Last week I purchased a 2010 Honda Insight and I absolutely love it. One of the features I was excited about was the USB port in the center console. Rather than waste an MP3 player / iPod by leaving it plugged in you can simply load your MP3s onto a cheap USB thumb drive and have access to a ton of music right from the stereo controls. Yesterday I loaded up an 8GB USB drive and quickly discovered my only complaint about the car: the seemingly random order in which MP3s are played.
At first I thought that they may be in alphabetical order, but that didn’t make sense as all of my file names are already prefixed with the track number. After a little research I found that the built-in MP3 player plays the files in the order in which they are actually stored on the drive (in the FAT)! I then thought there must be some option to change the sort order but I was sorely disappointed. This was the behavior of some of the first (cheap) MP3 players in the early ’00s — it is inexcusable in late 2009.
I found a forum thread discussing the problem where it was suggested that you could use a utility called FATSort to reorder the FAT to be in alphabetical order. This seemed like a viable work-around but the utility didn’t recognize my FAT32-formatted drive. I then tried another Linux utility also called FATSort but it reported errors on the drive and couldn’t continue.
Finally a solution:
I was finally able to find another utility that serves the same purpose: DriveSort.
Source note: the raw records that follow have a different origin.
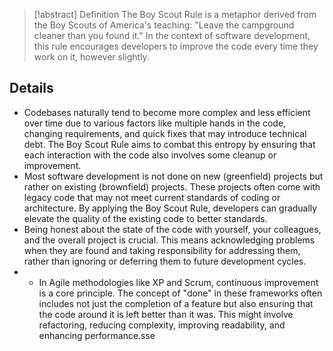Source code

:> [!abstract] Definition
> The Boy Scout Rule is a metaphor derived from the Boy Scouts of America's teaching: "Leave the campground cleaner than you found it." In the context of software development, this rule encourages developers to improve the code every time they work on it, however slightly. 

## Details
- Codebases naturally tend to become more complex and less efficient over time due to various factors like multiple hands in the code, changing requirements, and quick fixes that may introduce technical debt. The Boy Scout Rule aims to combat this entropy by ensuring that each interaction with the code also involves some cleanup or improvement.
- Most software development is not done on new (greenfield) projects but rather on existing (brownfield) projects. These projects often come with legacy code that may not meet current standards of coding or architecture. By applying the Boy Scout Rule, developers can gradually elevate the quality of the existing code to better standards.
- Being honest about the state of the code with yourself, your colleagues, and the overall project is crucial. This means acknowledging problems when they are found and taking responsibility for addressing them, rather than ignoring or deferring them to future development cycles.
- - In Agile methodologies like XP and Scrum, continuous improvement is a core principle. The concept of "done" in these frameworks often includes not just the completion of a feature but also ensuring that the code around it is left better than it was. This might involve refactoring, reducing complexity, improving readability, and enhancing performance.sse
I verified that it works on Windows 7 so it should work with Vista and XP as well and it supports both FAT16 and FAT32 formatted drives.
Before following these instructions make sure to make a complete backup of any drives with which you’re going to be working.
Download and run the program and then do the following:
- Click “Disk” -> “Open” and select the proper disk
- Click the arrow on the “Sort current folder” button and check “Long name sort” and “Subdirectories”
- Click the arrow on the “Save current folder” button and check “Subdirectories”
- Click “Folder” -> “Sort”
- Click “Folder” -> “Save”
- Click “Disk” -> “Close”
Now the files should be stored in alphabetical order within the FAT so the Insight’s MP3 player should play them in the proper order.
I still think it’s ridiculous that you have to use this hack to get the player to work as expected but at least there’s this work-around.







I feel your (though it’s a year old) pain. My Samsung player was perfect (until I guess I dropped and stood on it one too many times) worked by file name and I wasn’t impressed to find that the SanDisk Sansa played according to IDE tags and now I’m looking for an ordinary mp3 player to play audiobooks according to filename and to make bookmarking a little easier.